Ao chegarem na Fazenda Guarani, os Krenak tiveram que conviver com etnias rivais, poucas terras férteis, clima frio a que não estavam habituados, e a ausência do Rio Doce, que era o centro de suas atividades culturais.E lá também havia local destinado ao confinamento dos índios desviantes.
Por oito anos, os Krenak suportaram as péssimas condições de vida na Fazenda Guarani,até que o forte vínculo com seu território no rio Doce prevaleceu e eles começaram a fugir da fazenda e retornar às suas terras, a despeito do grande temor de serem recebidos com violência pelos fazendeiros e pelos agentes do Estado, conseguindo estabelecer-se em uma pequena área à margem esquerda do rio.
Em 1983, a Funai finalmente ajuizou uma ação ordinária de nulidade de títulos sobre os imóveis rurais localizados na Terra Krenak. Dez anos depois, em 1993, o STF julgou procedente a ação e anulou os títulos de propriedade. A homologação e demarcação do território foram efetivadas em 2001.
Reparação coletiva
Para o Ministério Público Federal, as graves violações praticadas contra povos indígenas durante o regime militar permaneceram, por muito tempo, invisíveis, o que fez com que a Justiça brasileira não levasse em consideração as especificidades dessas violações e as reparações necessárias.

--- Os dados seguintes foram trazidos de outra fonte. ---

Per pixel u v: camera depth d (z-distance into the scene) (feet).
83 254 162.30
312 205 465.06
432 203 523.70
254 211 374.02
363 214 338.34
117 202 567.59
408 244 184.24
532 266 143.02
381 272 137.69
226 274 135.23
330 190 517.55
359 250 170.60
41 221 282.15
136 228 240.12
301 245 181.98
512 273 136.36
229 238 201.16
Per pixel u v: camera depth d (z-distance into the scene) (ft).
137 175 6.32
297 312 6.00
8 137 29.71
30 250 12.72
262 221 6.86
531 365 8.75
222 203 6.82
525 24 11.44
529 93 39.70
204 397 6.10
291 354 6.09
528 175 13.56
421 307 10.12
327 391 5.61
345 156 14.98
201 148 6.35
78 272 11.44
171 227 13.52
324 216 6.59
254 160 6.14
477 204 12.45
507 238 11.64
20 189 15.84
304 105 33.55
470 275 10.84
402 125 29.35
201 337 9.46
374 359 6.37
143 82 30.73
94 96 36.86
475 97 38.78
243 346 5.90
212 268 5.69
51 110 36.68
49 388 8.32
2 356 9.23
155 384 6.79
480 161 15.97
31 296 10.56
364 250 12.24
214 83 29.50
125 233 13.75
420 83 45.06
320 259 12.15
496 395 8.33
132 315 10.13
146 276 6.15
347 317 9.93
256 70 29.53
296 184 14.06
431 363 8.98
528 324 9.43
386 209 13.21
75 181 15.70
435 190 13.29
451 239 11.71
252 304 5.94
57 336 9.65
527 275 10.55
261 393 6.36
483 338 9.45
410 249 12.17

A inadequação do sistema fica clara quando se percebe que as normas procedimentais da Comissão de Anistia não prevêem de forma expressa reparações de natureza coletiva, centrando-se apenas nas violações individuais.
Tanto assim é que, em setembro do ano passado, foram anistiados pela Comissão 14 indígenas da etnia Suruí do Pará (Aikewara), mas a reparação, naquele caso, se deu em caráter individual.

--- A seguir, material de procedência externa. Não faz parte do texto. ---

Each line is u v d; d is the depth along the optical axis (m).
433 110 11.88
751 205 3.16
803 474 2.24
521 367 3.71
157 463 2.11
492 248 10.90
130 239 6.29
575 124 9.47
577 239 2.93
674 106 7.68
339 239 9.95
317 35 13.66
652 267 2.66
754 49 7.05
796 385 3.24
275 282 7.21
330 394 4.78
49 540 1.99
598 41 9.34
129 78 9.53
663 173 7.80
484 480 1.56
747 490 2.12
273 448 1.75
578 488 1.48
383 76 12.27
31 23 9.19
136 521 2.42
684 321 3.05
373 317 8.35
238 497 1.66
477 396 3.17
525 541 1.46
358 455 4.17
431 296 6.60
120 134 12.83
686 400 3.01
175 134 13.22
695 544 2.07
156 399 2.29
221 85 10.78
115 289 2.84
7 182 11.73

Ocorre que “as sociedades indígenas são, em grande parte, estruturadas muito mais em torno da coletividade do que do indivíduo, de forma que reparações monetárias individuais, além de serem incapazes de responder adequadamente a violações que provocaram a desestruturação social e cultural dos povos atingidos, podem não ser compatíveis com a cultura e as demandas das populações indígenas”, afirma o MPF.
Em uma iniciativa inédita no país, o MPF requer à Comissão de Anistia do Ministério da Justiça a reparação coletiva em prol do Povo Indígena Krenak, “tendo em vista que os atos da ditadura provocaram sua desagregação social e cultural, colocando em risco, portanto, sua própria existência enquanto povo”.
Clique aqui para ter acesso ao conteúdo integral do requerimento entregue nesta terça-feira, 24, ao presidente da Comissão de Anistia, durante cerimônia realizada no local onde será erguido o Memorial da Anistia em Belo Horizonte.
Saiba mais
A Comissão de Anistia foi instalada pelo Ministério da Justiça no dia 28 de agosto de 2001. Criada pela Medida Provisória n.º 2.151, a comissão está analisando os pedidos de indenização formulados pelas pessoas que foram impedidas de exercer atividades econômicas por motivação exclusivamente política desde 18 de setembro de 1946 até 5 de outubro de 1988.
A Comissão da Anistia tem vínculo direto com o Gabinete do Ministro da Justiça, é composta por 24 conselheiros nomeados e presidida pelo professor Paulo Abrão Pires Júnior.